Her son was wedged in between them in the front seat of his truck. Noted. There was an extended cab and by law they should have had him in the child seat. Girlfriend wanted to test her. Girlfriend wanted to prove something. Now she was bitching at him. Probably on the rag or hungover …. Okay, quit it. Be nice. She couldn’t help but stare as girlfriend tumbled out mid-sentence with weak complaints on her lips – and – note the flat skinny ass.
She kept a fair distance. The cheap perfume. Her kid hugged his father goodbye then looked to her like he wanted to teleport into her arms but girlfriend got in the way and demanded a hug and he gave her a poor rendition and she forced a kiss on his head and was mooning and sunbeaming him like they had some deep connection. Don’t take the poison. He halfway smiled and nodded and got on his tiptoes and took flight.
All that mattered was feeling his heartbeat, pitter patter, against her chest. Girlfriend you no longer exist. They went for groceries. He ran down the frozen aisles hollering for ice cream. She would not refuse him, not after the drama. Oh yeah, mom, that’s right! That’s right! He was shouting out like he discovered gravity. Mom! Mom! Look! She pushed the cart to the end where he was showcasing a box he pulled out of a freezer. Corn Dogs!! He was pulling his hair, going out of his mind. It was like he invented electricity and just flipped the switch.
Go ahead, sweety. Toss it in the cart.
Terrible news from her brother gave inertia the edge and it won.

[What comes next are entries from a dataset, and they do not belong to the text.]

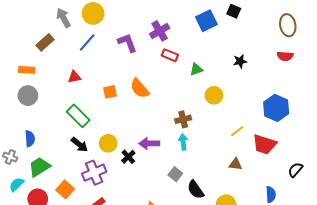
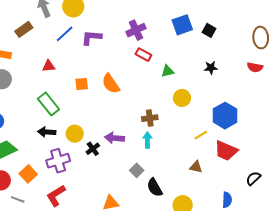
black square: (234, 11) -> (209, 30), moved
purple L-shape: (127, 43) -> (91, 37), moved, turned -70
blue hexagon: (276, 108) -> (225, 116), moved
black arrow: (79, 145) -> (47, 132), turned 138

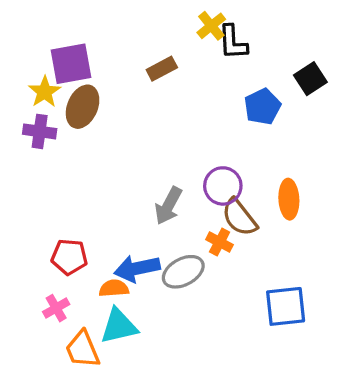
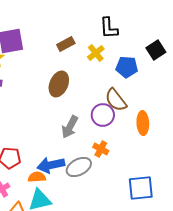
yellow cross: (211, 26) -> (96, 53), moved
brown ellipse: (83, 107) -> (59, 84), moved
blue pentagon: (262, 107) -> (127, 67), turned 30
brown semicircle: (239, 217) -> (116, 100), moved

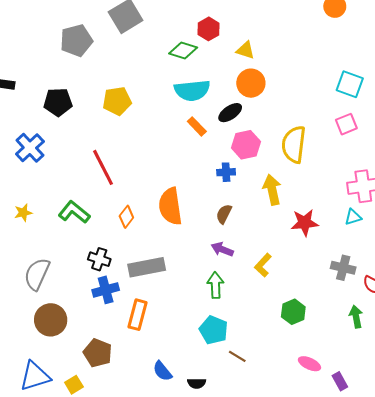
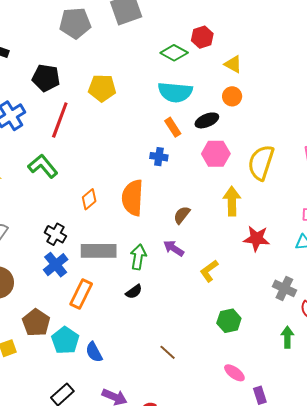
orange circle: (251, 83) -> (232, 96), size x0.7
red line: (103, 167) -> (60, 120), moved, turned 36
blue cross: (226, 172) -> (159, 157), moved
green L-shape: (74, 212) -> (43, 166), moved
green arrow: (215, 285) -> (138, 257), moved
blue cross: (106, 290) -> (56, 265), turned -35
cyan pentagon: (214, 330) -> (65, 340), moved
black semicircle: (197, 383) -> (134, 292), moved, turned -48

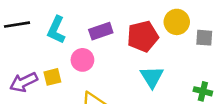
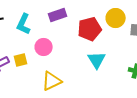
purple rectangle: (101, 31) -> (58, 15), moved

Dad’s got dementia, he said. She rarely spoke to their parents anymore. They lived in a swamp in Florida. They brought their politics into conversations. They were so far off in lalaland it made it hard to listen and harder to interject and share the sweet anecdotes that come with raising a kid. Don’t take the poison. She called and they had a long talk for the first time in months and he seemed happy to hear from his only daughter but it wasn’t going to bring them closer. He messaged her a day later and the words were hard to read. I love you and I appreciate your concern but I will not be reaching out because we have so little in common.

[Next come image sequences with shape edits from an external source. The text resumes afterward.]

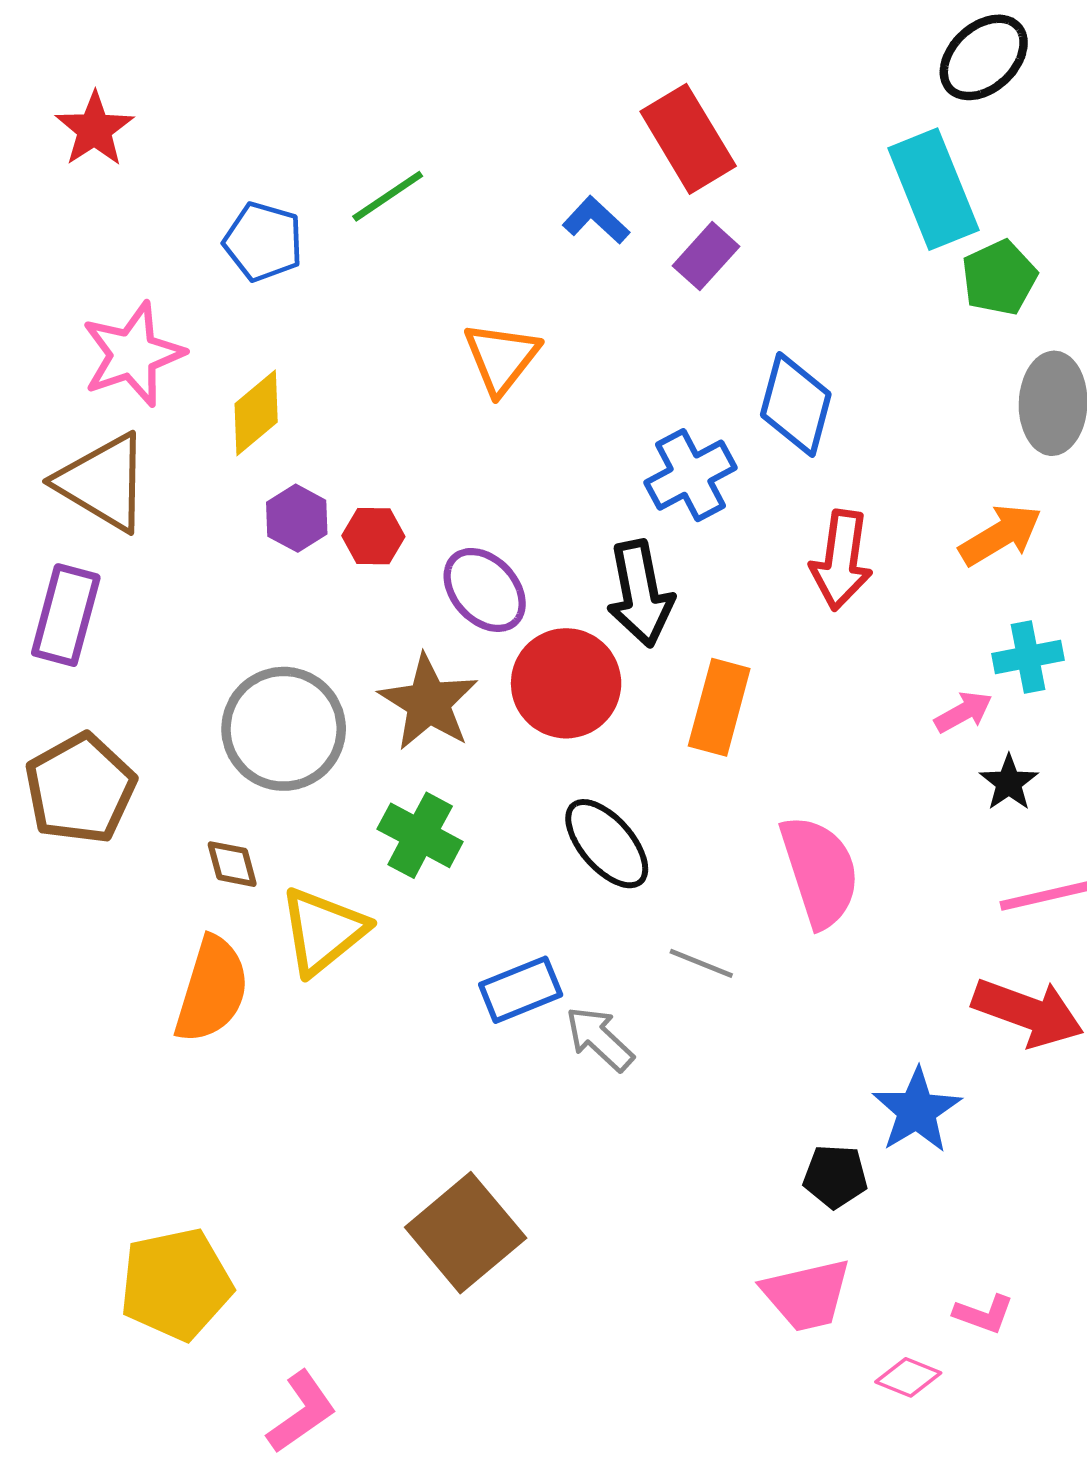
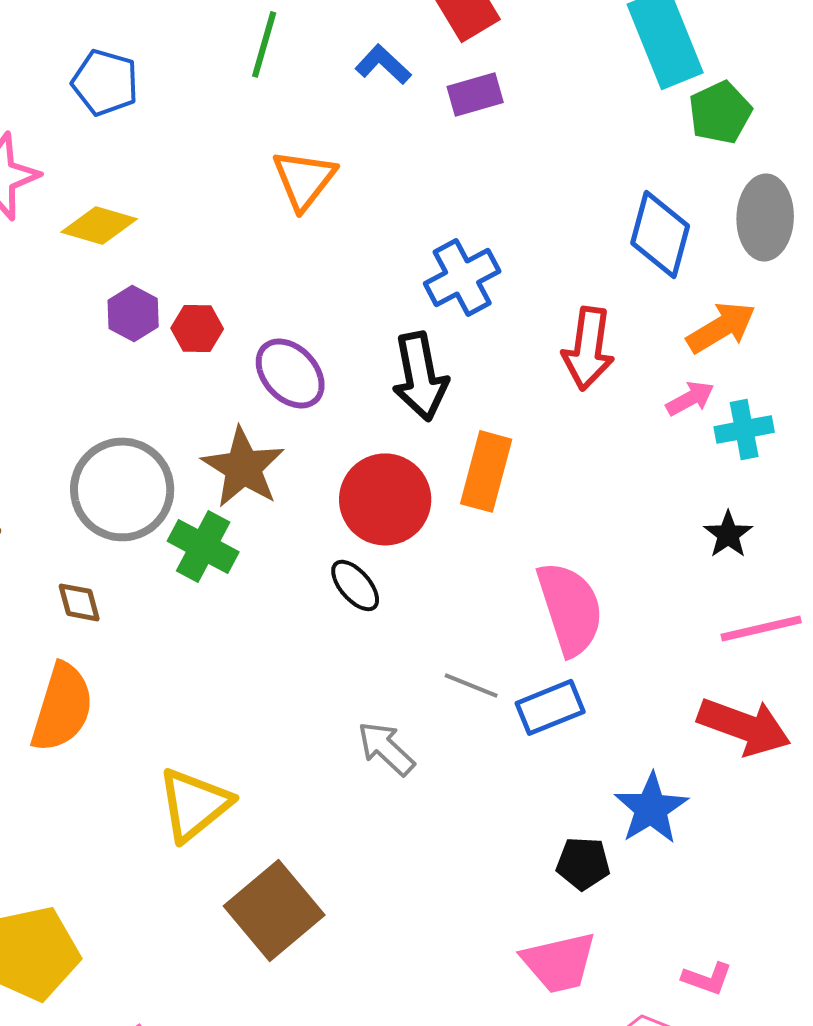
green line: (388, 196) -> (264, 44), moved, turned -40
purple rectangle: (706, 256) -> (475, 94), turned 32
blue diamond: (796, 404) -> (660, 234), moved
yellow diamond: (256, 413) -> (99, 225), turned 56
red circle: (566, 683) -> (385, 499), moved
pink arrow: (963, 712) -> (690, 398), moved
green cross: (420, 835) -> (203, 546), moved
black ellipse: (607, 844) -> (355, 585), moved, size x0.7
yellow triangle: (323, 931) -> (194, 804), moved
blue rectangle: (521, 990) -> (550, 707), moved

Her brother said, Dad is looking into buying property in Oregon. Why Oregon? He had said he was thinking about shooting himself and her brother had to tell him not to because mom would be the one to find him. So they discussed assisted suicide and where it was legal. She thanked the gods for her brother. She was already drowning. She felt weak like it was somehow her fault.
Two solid hours of phone-staring blindness. Doctor’s orders.
Saturday night. They ate strawberry ice cream and watched a film starring a cat who was alone trying to survive. A flood was causing the waters to rise and he outran a pack of dogs chasing him and was ever seeking higher ground. Her kid connected so deeply he began to worry and cry and balled his fists. She paused it and offered to put on something else.
No, no! Turn it back on, mom. The poor kitty!
He was like her. He felt a lot. Cared maybe too much for this world. Unlike her, he refused to turn away. She could see the resemblance of her dad in him. So. This is how I will remember you ….
And what a world it was. You could be living your best life, doing what you the gods made you to do, and still get robbed and left for dead. She wanted to believe the best in people but the longer she lived her optimism felt more like spec fiction. His message really disturbed her. She was eyeballing the poison. Her kid cried all the tears he had and fell asleep before they even got to the good part. She held him with one arm and wrote back with the other … I love you, too. And if you ever wanna talk, I’m here for you. And my kid is here for you, too. I disagree with you Dad. We have 99.999999999999% more in common than everyone else.